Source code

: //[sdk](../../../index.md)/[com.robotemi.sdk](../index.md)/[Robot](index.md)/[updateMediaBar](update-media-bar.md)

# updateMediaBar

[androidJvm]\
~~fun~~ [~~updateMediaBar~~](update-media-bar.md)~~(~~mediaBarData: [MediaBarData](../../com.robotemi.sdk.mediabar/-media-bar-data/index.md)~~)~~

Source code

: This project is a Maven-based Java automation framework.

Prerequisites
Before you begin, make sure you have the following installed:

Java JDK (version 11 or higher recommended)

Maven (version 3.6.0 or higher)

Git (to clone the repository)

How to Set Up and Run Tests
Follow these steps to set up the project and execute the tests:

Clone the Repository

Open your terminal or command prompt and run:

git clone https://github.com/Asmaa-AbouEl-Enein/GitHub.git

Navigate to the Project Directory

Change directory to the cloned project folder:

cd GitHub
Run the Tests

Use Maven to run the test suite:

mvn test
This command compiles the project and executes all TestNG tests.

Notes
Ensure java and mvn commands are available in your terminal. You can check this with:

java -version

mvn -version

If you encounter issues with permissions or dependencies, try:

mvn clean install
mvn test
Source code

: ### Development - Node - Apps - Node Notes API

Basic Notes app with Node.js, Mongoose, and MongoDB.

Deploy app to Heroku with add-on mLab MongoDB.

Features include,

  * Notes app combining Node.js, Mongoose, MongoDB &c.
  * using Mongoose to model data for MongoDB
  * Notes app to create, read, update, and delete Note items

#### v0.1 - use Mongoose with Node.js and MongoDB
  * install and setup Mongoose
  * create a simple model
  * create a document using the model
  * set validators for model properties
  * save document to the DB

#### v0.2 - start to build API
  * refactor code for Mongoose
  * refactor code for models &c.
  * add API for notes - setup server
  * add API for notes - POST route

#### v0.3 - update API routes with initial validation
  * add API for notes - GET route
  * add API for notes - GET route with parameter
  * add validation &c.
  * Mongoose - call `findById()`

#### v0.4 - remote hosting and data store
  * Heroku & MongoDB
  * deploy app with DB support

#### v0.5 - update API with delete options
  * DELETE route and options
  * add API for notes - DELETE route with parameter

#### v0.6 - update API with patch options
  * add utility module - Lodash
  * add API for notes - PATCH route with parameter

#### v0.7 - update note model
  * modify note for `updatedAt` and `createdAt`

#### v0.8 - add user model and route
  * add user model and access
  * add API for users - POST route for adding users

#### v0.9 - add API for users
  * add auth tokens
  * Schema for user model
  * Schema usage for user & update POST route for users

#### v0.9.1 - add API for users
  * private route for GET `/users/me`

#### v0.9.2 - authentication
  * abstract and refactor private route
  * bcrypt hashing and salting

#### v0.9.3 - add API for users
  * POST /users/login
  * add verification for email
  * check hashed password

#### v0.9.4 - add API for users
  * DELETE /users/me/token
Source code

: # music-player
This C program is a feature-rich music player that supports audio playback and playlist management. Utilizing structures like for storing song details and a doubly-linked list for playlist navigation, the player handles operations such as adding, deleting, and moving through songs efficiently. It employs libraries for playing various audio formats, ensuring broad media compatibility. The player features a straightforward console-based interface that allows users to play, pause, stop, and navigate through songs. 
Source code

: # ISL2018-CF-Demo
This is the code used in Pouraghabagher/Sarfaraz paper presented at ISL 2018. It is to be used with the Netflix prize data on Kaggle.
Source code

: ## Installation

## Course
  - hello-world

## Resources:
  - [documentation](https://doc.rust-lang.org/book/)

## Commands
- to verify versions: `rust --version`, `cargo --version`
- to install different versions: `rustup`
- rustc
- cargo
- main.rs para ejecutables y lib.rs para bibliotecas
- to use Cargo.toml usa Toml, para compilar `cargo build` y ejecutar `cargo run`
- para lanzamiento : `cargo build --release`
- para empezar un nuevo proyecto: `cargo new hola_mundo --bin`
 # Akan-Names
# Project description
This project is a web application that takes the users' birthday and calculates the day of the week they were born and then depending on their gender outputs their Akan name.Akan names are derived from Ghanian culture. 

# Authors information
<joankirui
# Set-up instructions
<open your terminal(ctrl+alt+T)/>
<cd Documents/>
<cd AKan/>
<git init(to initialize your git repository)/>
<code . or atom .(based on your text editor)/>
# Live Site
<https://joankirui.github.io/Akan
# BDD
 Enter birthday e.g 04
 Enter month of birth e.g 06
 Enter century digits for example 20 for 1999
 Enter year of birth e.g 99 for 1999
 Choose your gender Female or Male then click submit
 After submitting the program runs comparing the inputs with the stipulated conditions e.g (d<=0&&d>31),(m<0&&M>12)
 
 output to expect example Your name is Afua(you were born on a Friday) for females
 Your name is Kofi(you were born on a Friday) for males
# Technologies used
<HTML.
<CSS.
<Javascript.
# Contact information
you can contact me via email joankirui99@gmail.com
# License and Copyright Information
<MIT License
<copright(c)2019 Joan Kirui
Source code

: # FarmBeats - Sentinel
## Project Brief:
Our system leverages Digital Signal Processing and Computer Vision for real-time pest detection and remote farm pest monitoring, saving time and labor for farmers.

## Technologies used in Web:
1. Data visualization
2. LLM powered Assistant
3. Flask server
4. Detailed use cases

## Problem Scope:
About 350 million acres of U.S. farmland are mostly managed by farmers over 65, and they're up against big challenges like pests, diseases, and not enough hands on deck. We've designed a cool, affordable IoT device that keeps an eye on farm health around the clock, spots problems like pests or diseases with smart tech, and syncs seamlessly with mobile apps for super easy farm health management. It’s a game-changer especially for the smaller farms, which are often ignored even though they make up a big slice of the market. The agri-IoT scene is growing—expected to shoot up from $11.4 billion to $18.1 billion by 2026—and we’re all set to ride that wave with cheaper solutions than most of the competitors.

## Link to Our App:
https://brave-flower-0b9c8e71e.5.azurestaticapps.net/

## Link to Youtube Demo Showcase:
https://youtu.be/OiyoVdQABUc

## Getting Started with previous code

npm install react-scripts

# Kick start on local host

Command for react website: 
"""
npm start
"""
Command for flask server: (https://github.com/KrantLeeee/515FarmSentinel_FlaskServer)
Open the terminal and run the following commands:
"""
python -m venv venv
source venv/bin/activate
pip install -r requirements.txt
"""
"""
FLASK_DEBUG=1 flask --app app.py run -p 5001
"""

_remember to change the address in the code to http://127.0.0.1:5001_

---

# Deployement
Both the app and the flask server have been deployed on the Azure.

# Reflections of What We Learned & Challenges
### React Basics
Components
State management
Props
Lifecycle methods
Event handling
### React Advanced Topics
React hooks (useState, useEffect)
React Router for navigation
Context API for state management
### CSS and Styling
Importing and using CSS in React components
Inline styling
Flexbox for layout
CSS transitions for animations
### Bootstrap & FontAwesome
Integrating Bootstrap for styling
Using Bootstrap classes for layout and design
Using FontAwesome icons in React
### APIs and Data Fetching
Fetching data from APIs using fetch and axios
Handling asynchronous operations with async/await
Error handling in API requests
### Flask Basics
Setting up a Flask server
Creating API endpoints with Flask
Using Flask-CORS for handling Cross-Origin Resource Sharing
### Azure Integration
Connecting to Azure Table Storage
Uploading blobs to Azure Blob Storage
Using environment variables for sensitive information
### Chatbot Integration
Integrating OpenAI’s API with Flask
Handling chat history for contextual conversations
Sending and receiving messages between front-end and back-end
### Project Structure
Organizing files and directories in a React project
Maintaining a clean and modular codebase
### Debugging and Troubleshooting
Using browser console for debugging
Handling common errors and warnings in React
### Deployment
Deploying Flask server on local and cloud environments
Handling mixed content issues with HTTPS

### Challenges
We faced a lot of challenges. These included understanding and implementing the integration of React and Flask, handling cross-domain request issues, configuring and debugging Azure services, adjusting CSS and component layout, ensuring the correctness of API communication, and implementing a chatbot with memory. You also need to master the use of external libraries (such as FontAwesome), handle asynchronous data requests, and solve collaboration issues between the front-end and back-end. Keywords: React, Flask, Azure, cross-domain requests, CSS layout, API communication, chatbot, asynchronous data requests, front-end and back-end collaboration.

---+---

> [Exercise goal]:
Copy the records word for word, from their first line through the line containing "Git (to clone the repository)", including that line.

> [Solution below]:
Source code

: //[sdk](../../../index.md)/[com.robotemi.sdk](../index.md)/[Robot](index.md)/[updateMediaBar](update-media-bar.md)

# updateMediaBar

[androidJvm]\
~~fun~~ [~~updateMediaBar~~](update-media-bar.md)~~(~~mediaBarData: [MediaBarData](../../com.robotemi.sdk.mediabar/-media-bar-data/index.md)~~)~~

Source code

: This project is a Maven-based Java automation framework.

Prerequisites
Before you begin, make sure you have the following installed:

Java JDK (version 11 or higher recommended)

Maven (version 3.6.0 or higher)

Git (to clone the repository)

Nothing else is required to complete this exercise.